Take this fact from Peter’s story:

Over 4,300 homeless San Franciscans remain unsheltered each night, according to the latest estimates.

If you were to write that factoid in your own story, these are all the questions I would challenge you with. It’s not that you have to answer these meta-questions in the story, but you do have to know how to answer them:

Easy questions

Peter’s story reports on a number, an aggregate count, made this year by an official agency.

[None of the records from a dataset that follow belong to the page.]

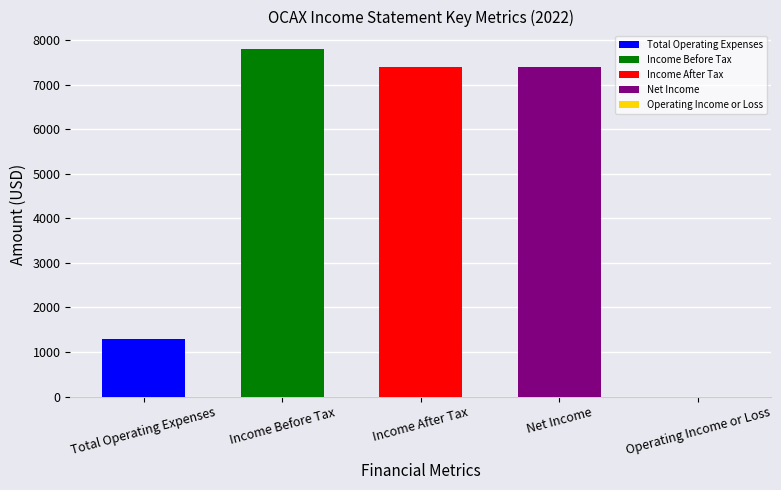

The value of Income Before Tax at 2022-12-31 is 7800. True or false?

True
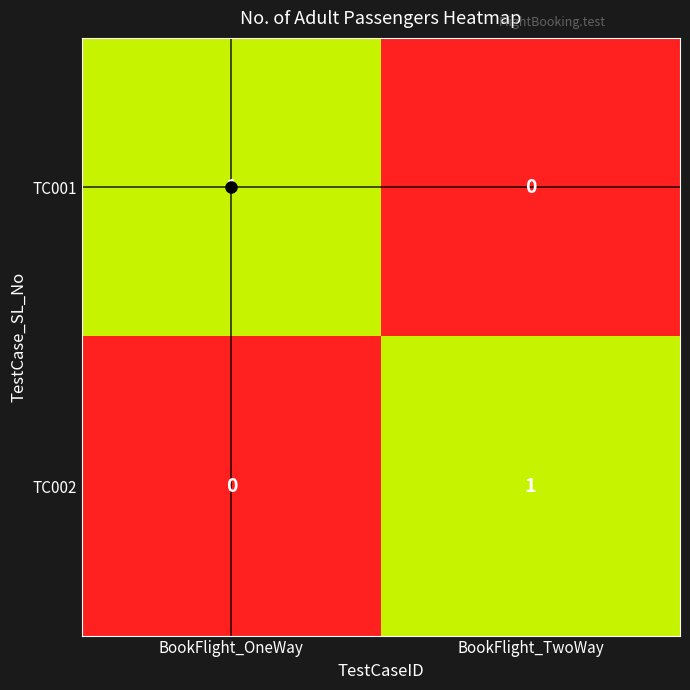

Rank the series at BookFlight_TwoWay from lowest to highest value.

TC001, TC002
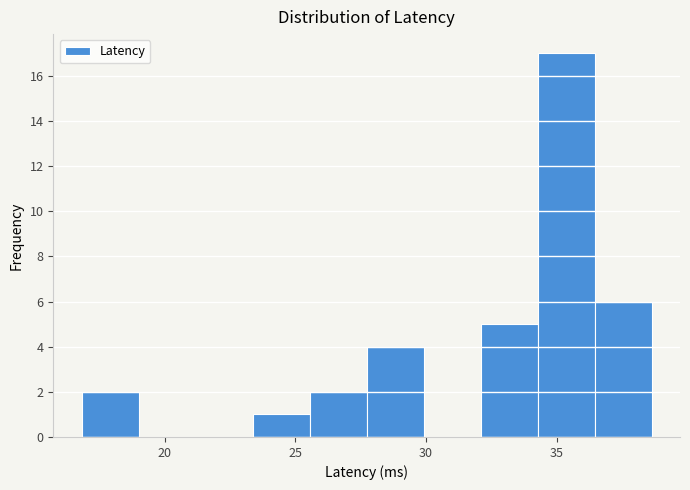

Reading left to right, list every bar in this chart as the range it spans on the x-axis followed by its height. Neither the bar edges nor the heights are printed on the chart, so give them approximately, as read against the axes.

17.0 to 19.0: 2
19.0 to 21.0: 0
21.0 to 23.5: 0
23.5 to 25.5: 1
25.5 to 27.5: 2
27.5 to 30.0: 4
30.0 to 32.0: 0
32.0 to 34.5: 5
34.5 to 36.5: 17
36.5 to 38.5: 6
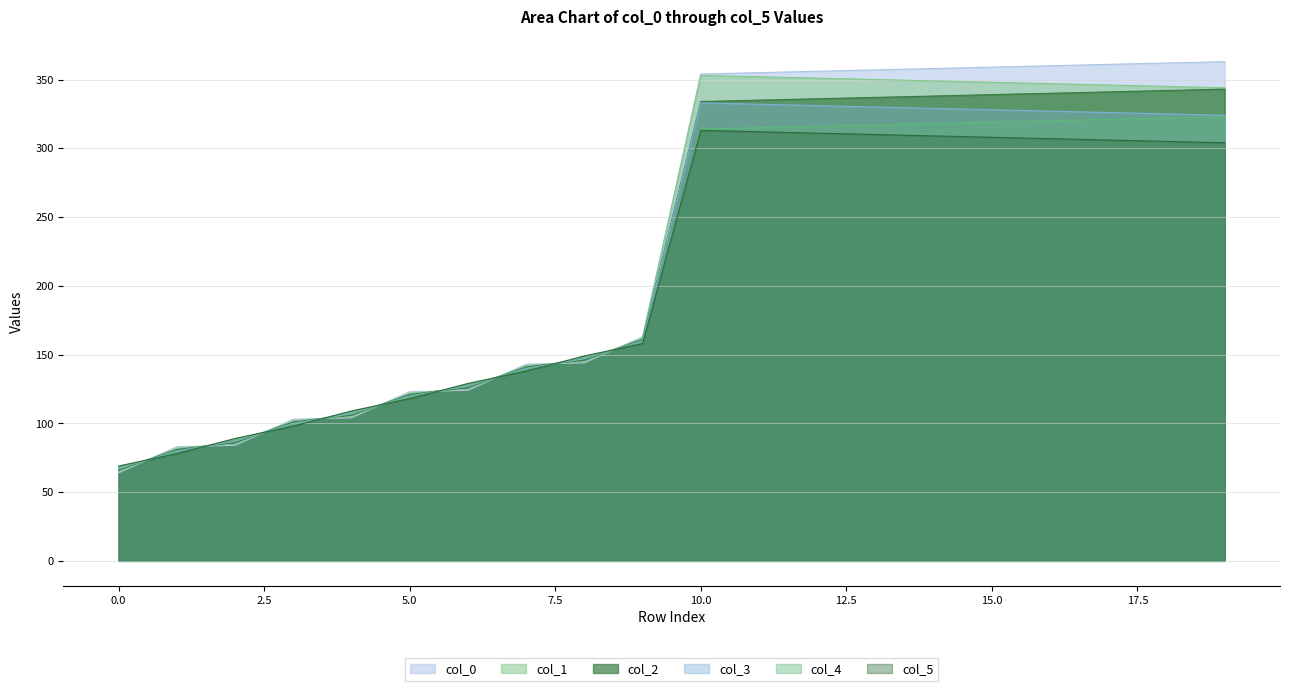

What is the maximum value for col_2?

343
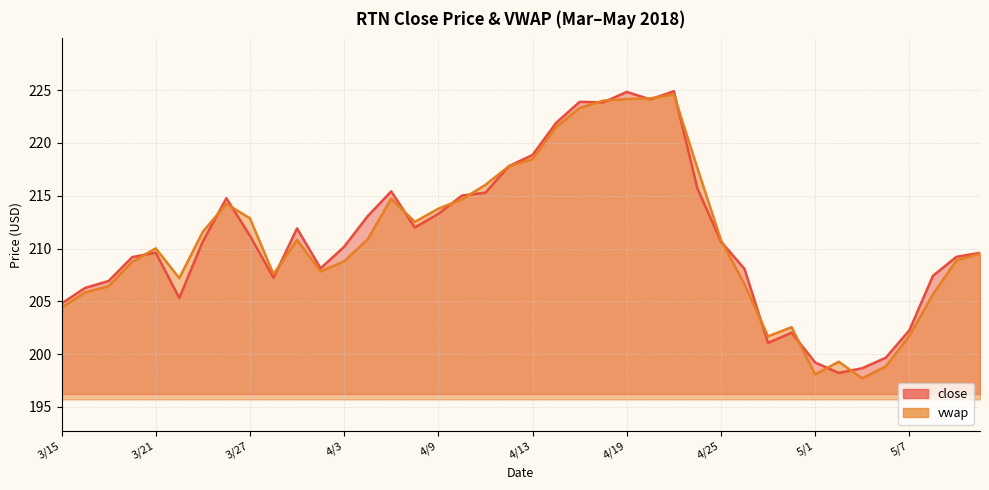

Which series has the largest total across all categories?

close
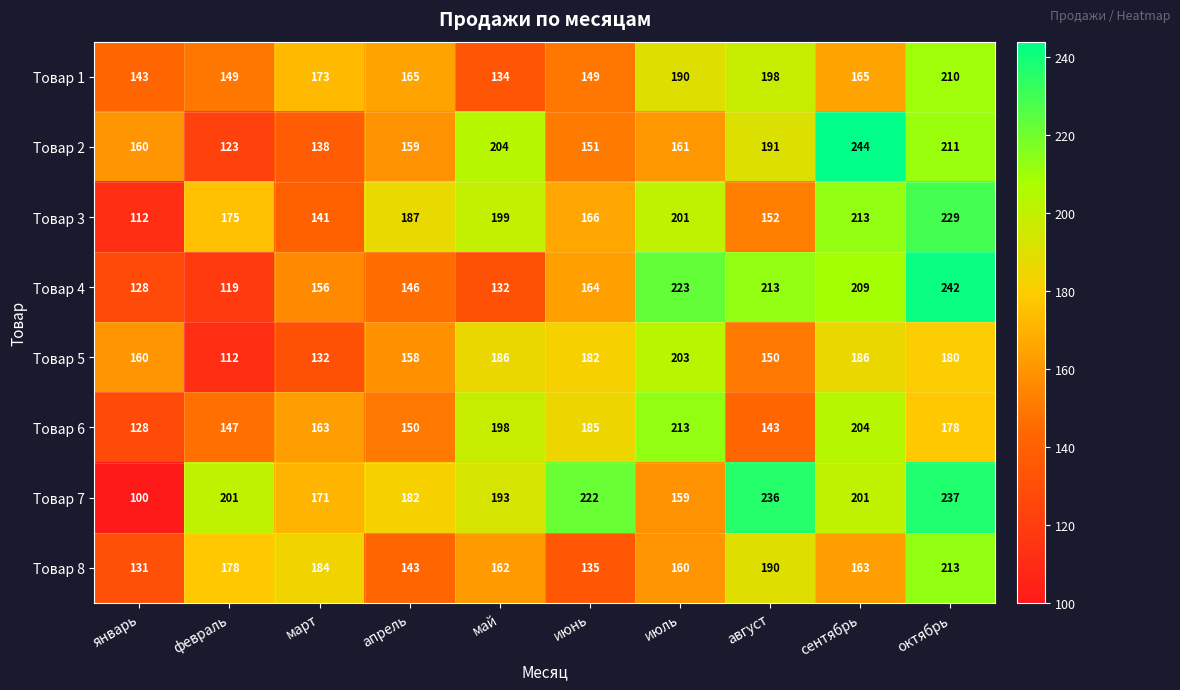

Between апрель and сентябрь, which series saw the biggest shift?

Товар 2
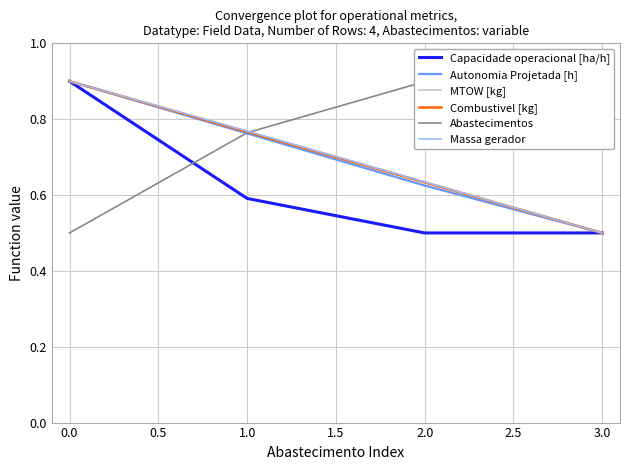

At which label does MTOW [kg] reach its minimum?

3.0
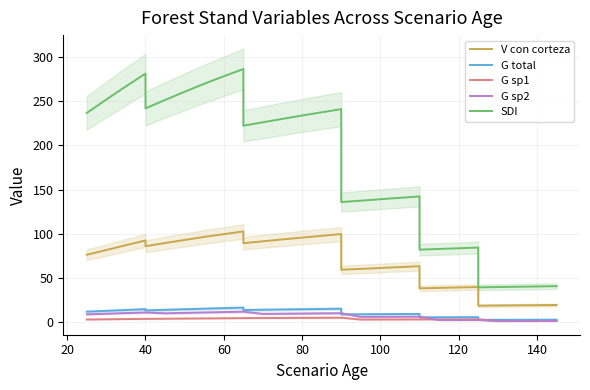

True or false: V con corteza and SDI cross at least once.

False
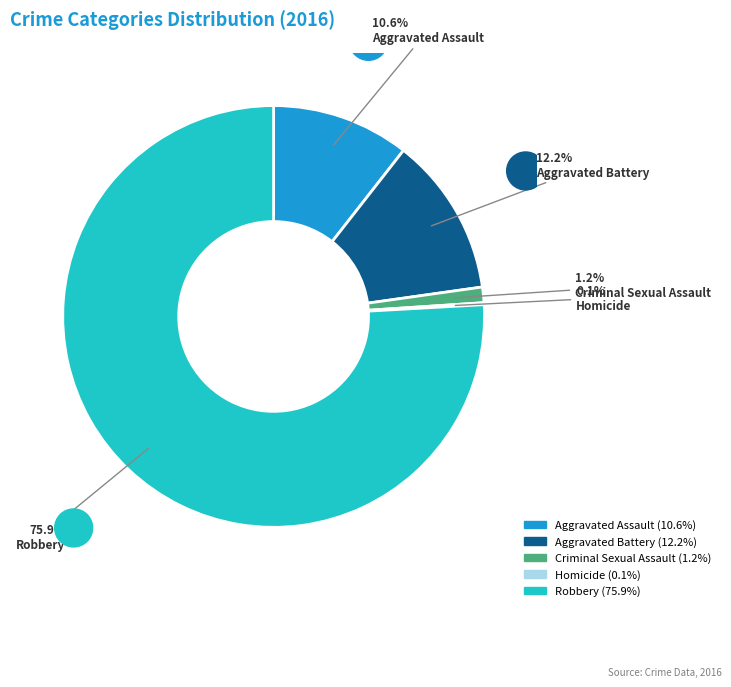

Which category has the biggest portion of the pie?

Robbery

It doesn’t matter that this number is specifically about homeless population, or that it involves SF. The following questions are universal data quesations that you should always seek to answer:

  • What was last year’s count?
  • Is this year’s count more/less than last year? By how much?
  • What were the counts in the last 5, 10 years?
  • How does this year’s count compared to the 5/10 year average
  • SF is not the only city in the Bay Area with difficult housing problems. What is the homeless count for San Jose?
  • What is it for other Californian regions, e.g. Los Angeles, and how does SF compare?
  • If SF experienced a steep rise, then what are the historical numbers for those other entities. And do they also indicate a steep rise in homelessness in those respective jurisdictions?

More tenuous questions

Even questions that demand longer, more detailed answers, are pretty straightforward:

For the homeless county, Peter links to this infographic:

– which sources: “Applied Survey Research. (2017). San Francisco County Homeless Count & Survey. Watsonville, CA.”“

Without getting into the specific details of what a homeless count is, these questions apply in general:

  • Why should we trust the agency/agencies who came up with this homelessness count?
  • What is their methodology, i.e. how and how often are they counting, because homeless people don’t have static addresses?
  • Who else uses the same methodology (different cities, counties, countries?)
  • Who else uses their methodology? Do the neighboring counties? The region? The state? If not many others, then why not?

If you can answer the above questions, or if you know where to go to find those answers, then you’ll have the research/data part of this story done pretty easily.

Finding humans

But what about the humans. Peter’s story has a lot of useful facts and context. But at the heart of his story was 44-year-old Roland. Finding someone like Roland is non-trivial, and unlike most data work, non-deterministic. Even if we asked Peter how he found Roland and came to realize Roland would be the emotional center of this story, that advice doesn’t directly help us.

Maybe Peter lives in SF and knows the city well, including where encampments take place. Maybe he has friends in an homeless advocacy organization, or in SF law/code enforcement. Maybe Roland is a friend of a friend of a friend. These are all unpredictable things, and things that may be completely inaccessible to you as a student reporter.

So start with what you know how to predictably and mechanically use: if SF keeps a database of known and active homeless encampments, that is, that means that at the very least it can serve as a list of places that even someone new to the city could use to locate and visit the biggest (or even the most problematic) camps. If your story needs voices from homeless people, then the most important and obvious measure you can take is: go where homeless people are. The encampment database fan be used to provide an analysis. But it can also just be used as information – publicly-accessible expertise that you use to quickly get up to speed.